I had not previously taken the time to like this play. I was wrong. I can even accept Miller's decision to ditch the Induction in its entirety. After all screen Shakespeares start with a framing device in the very confines of the image. A good start to my journey. 

Sunday, 3 January 2021

Twelve Films At Christmas - 12

And so to the last doings of the Christmas season, with a film I seem to recall I enjoyed rather more when first I encountered it - The Adventures of Tintin: the Secret of the Unicorn. I have to declare an almost vested interest in this one - I love Herge's source cartoon books and we have twenty-one beautifully framed prints from those books adorning our stairway. Don't get me wrong, this is by no means a bad film, but in all the motion-capture chaos (not helped by Spielberg having fallen for the false god of 3D technology) some of the delightful wit of the source is lost. Nice try, could do better. 64/100.

Saturday, 2 January 2021

Twelve Films At Christmas - 11


Expanded plays can sometimes get lost on the big screen and there is an element of that problem in Educating Rita. However the central conceit (hackneyed though it may be) is strong enough to retain our interest and the two central performances are very strong. Michael Caine brings particular skill to the drunken blocked poet. 64/100.
   

Friday, 1 January 2021

Goodbye To all That

2020 is at last behind us. The year started in the shadow of my father's death. We did at least get to give him a memorable funeral before the darkness of Covid engulfed us all. By government dictat we spent much of the remainder of the year cowering in our homes - could it have been handled better? Well yes possibly but no plausible candidate for stewardship of the ship of state suggested him or herself. Perhaps the only political illumination in the year came last week when the largely risible Michael Fabricant kept referring to Keir Starmer as a smarmy lawyer. 

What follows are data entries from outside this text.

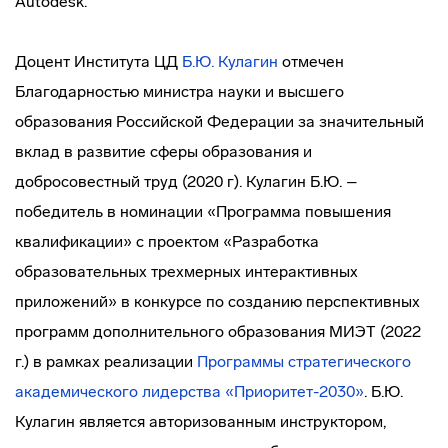
Autodesk.
Доцент Института ЦД
Б.Ю. Кулагин
отмечен
Благодарностью министра науки и высшего
образования Российской̆ Федерации за значительный
вклад в развитие сферы образования и
добросовестный труд (2020 г). Кулагин Б.Ю. –
победитель в номинации «Программа повышения
квалификации» с проектом «Разработка
образовательных трехмерных интерактивных
приложений» в конкурсе по созданию перспективных
программ дополнительного образования МИЭТ (2022
г.) в рамках реализации
Программы стратегического
академического лидерства «Приоритет-2030»
. Б.Ю.
Кулагин является авторизованным инструктором,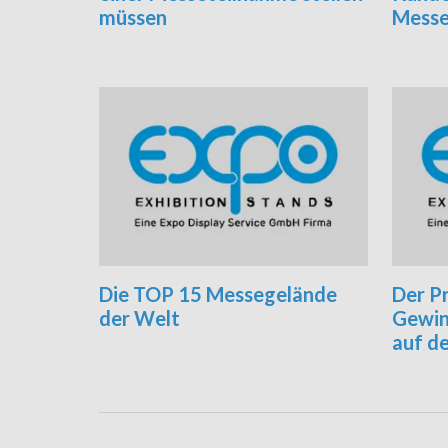
müssen
Mess
Die TOP 15 Messegelände
Der Pr
der Welt
Gewin
auf de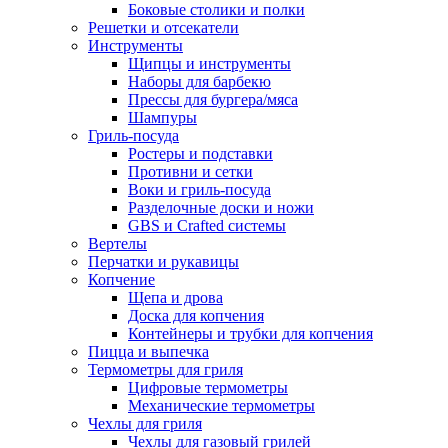
Боковые столики и полки
Решетки и отсекатели
Инструменты
Щипцы и инструменты
Наборы для барбекю
Прессы для бургера/мяса
Шампуры
Гриль-посуда
Ростеры и подставки
Противни и сетки
Воки и гриль-посуда
Разделочные доски и ножи
GBS и Crafted системы
Вертелы
Перчатки и рукавицы
Копчение
Щепа и дрова
Доска для копчения
Контейнеры и трубки для копчения
Пицца и выпечка
Термометры для гриля
Цифровые термометры
Механические термометры
Чехлы для гриля
Чехлы для газовый грилей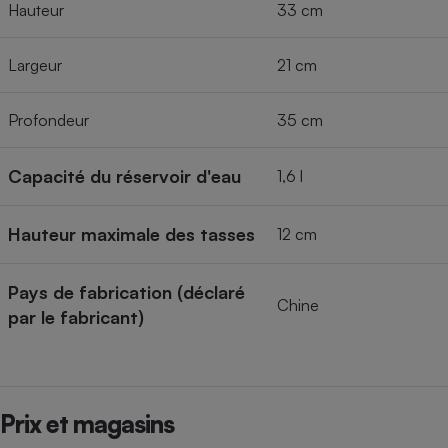
Hauteur
33 cm
Largeur
21 cm
Profondeur
35 cm
Capacité du réservoir d'eau
1,6 l
Hauteur maximale des tasses
12 cm
Pays de fabrication (déclaré
Chine
par le fabricant)
Prix et magasins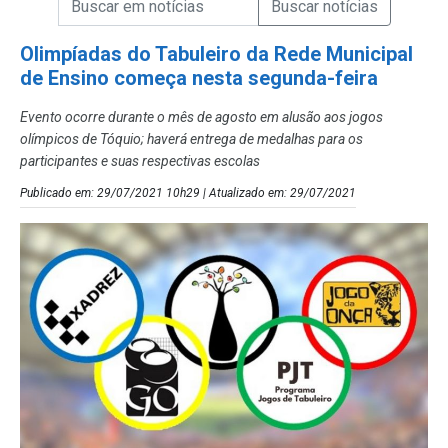
Campo de Busca de Notícias
Olimpíadas do Tabuleiro da Rede Municipal
de Ensino começa nesta segunda-feira
Evento ocorre durante o mês de agosto em alusão aos jogos
olímpicos de Tóquio; haverá entrega de medalhas para os
participantes e suas respectivas escolas
Publicado em: 29/07/2021 10h29 | Atualizado em: 29/07/2021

My golf did get marginally better but paranoia sufficiently clouded governmental sense to mean that we could hardly even lock ourselves away in the Anglesey home we own and on which we pay punitive tax. What did they think we were going to do - run around the village coughing our nasty English germs through people's letterboxes?  

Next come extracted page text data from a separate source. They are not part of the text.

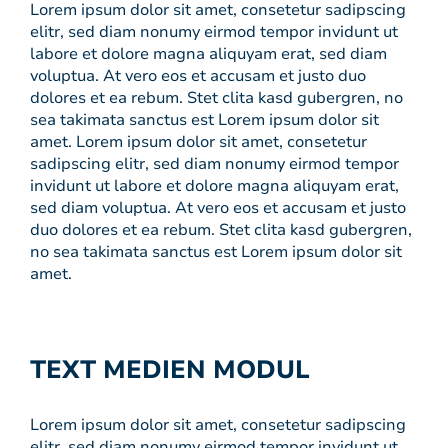
Lorem ipsum dolor sit amet, consetetur sadipscing
elitr, sed diam nonumy eirmod tempor invidunt ut
labore et dolore magna aliquyam erat, sed diam
voluptua. At vero eos et accusam et justo duo
dolores et ea rebum. Stet clita kasd gubergren, no
sea takimata sanctus est Lorem ipsum dolor sit
amet. Lorem ipsum dolor sit amet, consetetur
sadipscing elitr, sed diam nonumy eirmod tempor
invidunt ut labore et dolore magna aliquyam erat,
sed diam voluptua. At vero eos et accusam et justo
duo dolores et ea rebum. Stet clita kasd gubergren,
no sea takimata sanctus est Lorem ipsum dolor sit
amet.
TEXT MEDIEN MODUL
Lorem ipsum dolor sit amet, consetetur sadipscing
elitr, sed diam nonumy eirmod tempor invidunt ut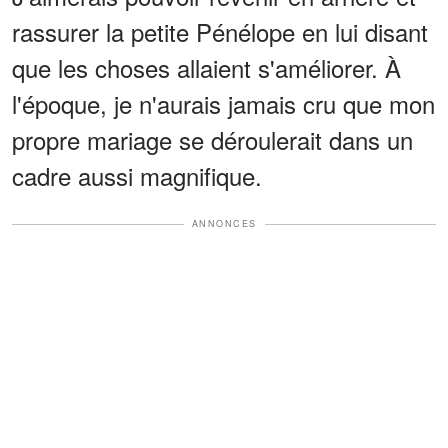
rassurer la petite Pénélope en lui disant
que les choses allaient s'améliorer. À
l'époque, je n'aurais jamais cru que mon
propre mariage se déroulerait dans un
cadre aussi magnifique.
ANNONCES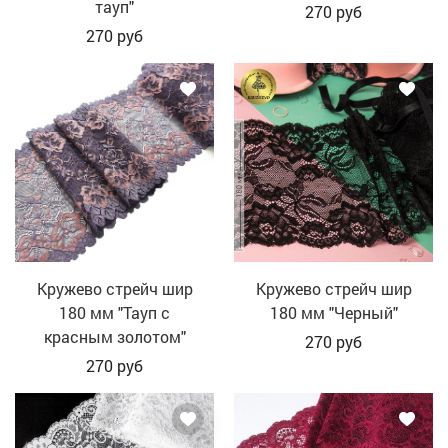
тауп"
270
руб
270
руб
Кружево стрейч шир
Кружево стрейч шир
180 мм "Тауп с
180 мм "Черный"
красным золотом"
270
руб
270
руб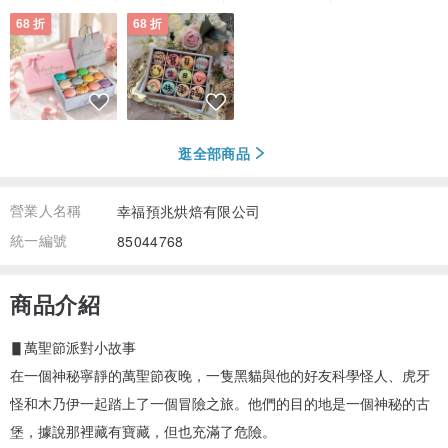
68 折
68 折
逛全部商品
營業人名稱
幸福預兆烘焙有限公司
統一編號
85044768
商品介紹
▋萬聖節派對小故事
在一個神秘寧靜的萬聖節夜晚，一隻黑貓與他的好友科學怪人、虎牙
怪和木乃伊一起踏上了一個冒險之旅。他們的目的地是一個神秘的古
堡，據說那裡藏有寶藏，但也充滿了危險。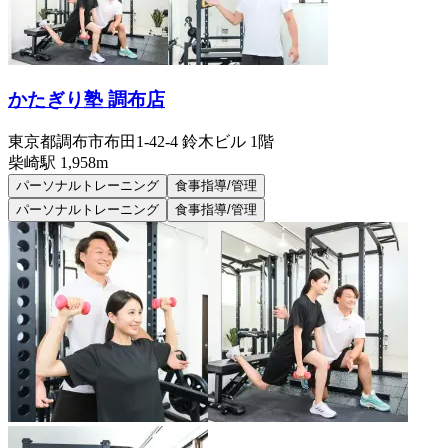
かたぎり塾 調布店
東京都調布市布田1-42-4 鈴木ビル 1階
柴崎
駅
1,958m
パーソナルトレーニング
食事指導/管理
パーソナルトレーニング
食事指導/管理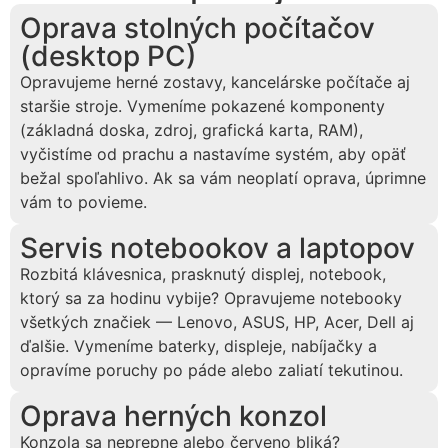
Oprava stolných počítačov
(desktop PC)
Opravujeme herné zostavy, kancelárske počítače aj
staršie stroje. Vymeníme pokazené komponenty
(základná doska, zdroj, grafická karta, RAM),
vyčistíme od prachu a nastavíme systém, aby opäť
bežal spoľahlivo. Ak sa vám neoplatí oprava, úprimne
vám to povieme.
Servis notebookov a laptopov
Rozbitá klávesnica, prasknutý displej, notebook,
ktorý sa za hodinu vybije? Opravujeme notebooky
všetkých značiek — Lenovo, ASUS, HP, Acer, Dell aj
ďalšie. Vymeníme baterky, displeje, nabíjačky a
opravíme poruchy po páde alebo zaliatí tekutinou.
Oprava herných konzol
Konzola sa neprepne alebo červeno bliká?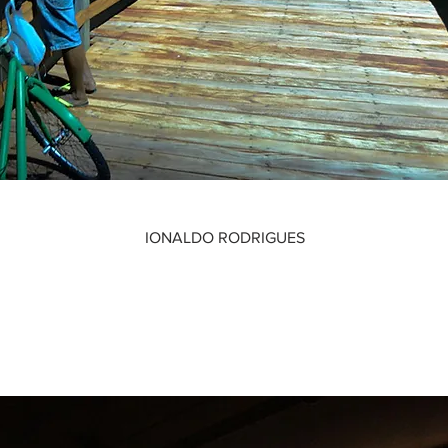
IONALDO RODRIGUES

Anyway, it's over now and the new year does at least arrive with the hope inherent in the new vaccines. And in nineteen days Donald Trump will cease to be President of the world's most important country. Do you think we ought to tell him he lost? Loser.

 

Twelve Films At Christmas - 10


The best film version of the much adapted Dickens staple, I endured Scrooge in the lamentable 'colorized' version on Channel 5. Nevertheless the efficacy of the telling shines through with Alastair Sim superb in the title role. Next year (and it is on every year) can we have it in the untainted monochrome please. 72/100.